Hint: The cylinder is a closed cylinder so, we need to find the total surface area of the cylinder which is the same as the area of metal sheet required to make that cylinder. The total surface area of a cylinder is the sum of areas of two circular lateral surfaces and the curved surface. In numerical form, total surface area of the cylinder = $2\pi rh + 2\pi {r^2} = 2\pi r(r + h)$ where h is the height of the cylinder and r is the radius of the lateral surface of the cylinder.

Complete step by step solution:

The height of the closed cylindrical tank is $h = 1m$.
The diameter of the base of the cylindrical tank is $d = 140cm$.
$\therefore $The radius of the base will be half of the diameter.
$\therefore $the radius = $r = \dfrac{d}{2} = \dfrac{{140}}{2} = 70cm$
Converting the radius from cm to m,
We know, $1m = 100cm$,
$\therefore $$70cm = \dfrac{{70}}{{100}}m = 0.7m$
The radius of the base is $0.7m$.
Now, the area of metal sheet required is the total surface area of the cylinder.
The formula for total surface area of cylinder is $TSA = 2\pi r(r + h)$
Area of metal sheet required
= total surface area of cylinder
= $2\pi r(r + h)$
Substituting the value of radius and height in the above formula,
= $2 \times \dfrac{{22}}{7} \times 0.7 \times (0.7 + 1)$
Adding the terms inside the bracket,
= $2 \times \dfrac{{22}}{7} \times 0.7 \times 1.7$
We can write $0.7$ and $1.7$ in decimal form,
= $2 \times \dfrac{{22}}{7} \times \dfrac{7}{{10}} \times \dfrac{{17}}{{10}}$
Cancelling $7$ from numerator and denominator,
= $2 \times \dfrac{{22}}{1} \times \dfrac{1}{{10}} \times \dfrac{{17}}{{10}}$
Multiplying the numerator terms and denominator terms,
= $\dfrac{{2 \times 22 \times 1 \times 17}}{{10 \times 10}}$
Multiplying the terms,
= $\dfrac{{748}}{{100}}$
Dividing the terms,
= $74.8{m^2}$
Therefore, the area of metal sheet required is $74.8{m^2}$.

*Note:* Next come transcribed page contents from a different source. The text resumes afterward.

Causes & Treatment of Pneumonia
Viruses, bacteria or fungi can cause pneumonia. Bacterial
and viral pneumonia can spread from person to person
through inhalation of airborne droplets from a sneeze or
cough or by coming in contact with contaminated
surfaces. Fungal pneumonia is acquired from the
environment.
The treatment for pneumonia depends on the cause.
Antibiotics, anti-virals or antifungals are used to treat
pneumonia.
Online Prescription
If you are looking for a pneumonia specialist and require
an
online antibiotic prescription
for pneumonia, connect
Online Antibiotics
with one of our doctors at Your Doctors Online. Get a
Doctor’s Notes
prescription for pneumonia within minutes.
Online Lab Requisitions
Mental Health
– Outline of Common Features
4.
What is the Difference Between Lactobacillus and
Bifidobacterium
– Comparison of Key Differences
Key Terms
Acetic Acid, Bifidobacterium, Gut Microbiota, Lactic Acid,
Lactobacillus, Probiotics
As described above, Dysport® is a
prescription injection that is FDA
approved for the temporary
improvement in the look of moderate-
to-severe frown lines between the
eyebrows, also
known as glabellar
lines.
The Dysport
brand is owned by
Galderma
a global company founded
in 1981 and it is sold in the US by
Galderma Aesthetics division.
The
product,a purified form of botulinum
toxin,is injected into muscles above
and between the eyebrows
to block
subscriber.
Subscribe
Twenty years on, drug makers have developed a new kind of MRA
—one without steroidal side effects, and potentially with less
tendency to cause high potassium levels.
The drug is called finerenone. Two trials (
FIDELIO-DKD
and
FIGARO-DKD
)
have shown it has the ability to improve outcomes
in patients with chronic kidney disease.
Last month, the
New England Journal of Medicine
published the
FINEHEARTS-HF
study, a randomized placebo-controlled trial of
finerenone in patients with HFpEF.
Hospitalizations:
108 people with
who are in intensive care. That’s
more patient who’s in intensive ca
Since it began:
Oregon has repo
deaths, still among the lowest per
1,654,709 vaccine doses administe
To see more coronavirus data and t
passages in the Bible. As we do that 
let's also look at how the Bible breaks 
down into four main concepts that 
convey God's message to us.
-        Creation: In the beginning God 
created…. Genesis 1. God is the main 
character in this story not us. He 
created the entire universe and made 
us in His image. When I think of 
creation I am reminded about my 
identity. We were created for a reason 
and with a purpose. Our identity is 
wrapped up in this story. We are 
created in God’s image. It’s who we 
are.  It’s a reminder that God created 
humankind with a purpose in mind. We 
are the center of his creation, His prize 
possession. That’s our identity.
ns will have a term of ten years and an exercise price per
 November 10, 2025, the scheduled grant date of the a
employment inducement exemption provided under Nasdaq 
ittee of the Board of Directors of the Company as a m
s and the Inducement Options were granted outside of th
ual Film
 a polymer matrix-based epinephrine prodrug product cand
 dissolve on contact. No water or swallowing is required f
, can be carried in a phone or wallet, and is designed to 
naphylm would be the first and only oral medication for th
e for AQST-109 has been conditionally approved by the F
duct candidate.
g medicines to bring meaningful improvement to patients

Note: While solving the mensuration problems, draw diagrams for the ease of understanding and write all the given values first so that it becomes easy to substitute all the values without any mistake. The calculations should be accurate because if any one value gets wrong then the whole problem gets wrong.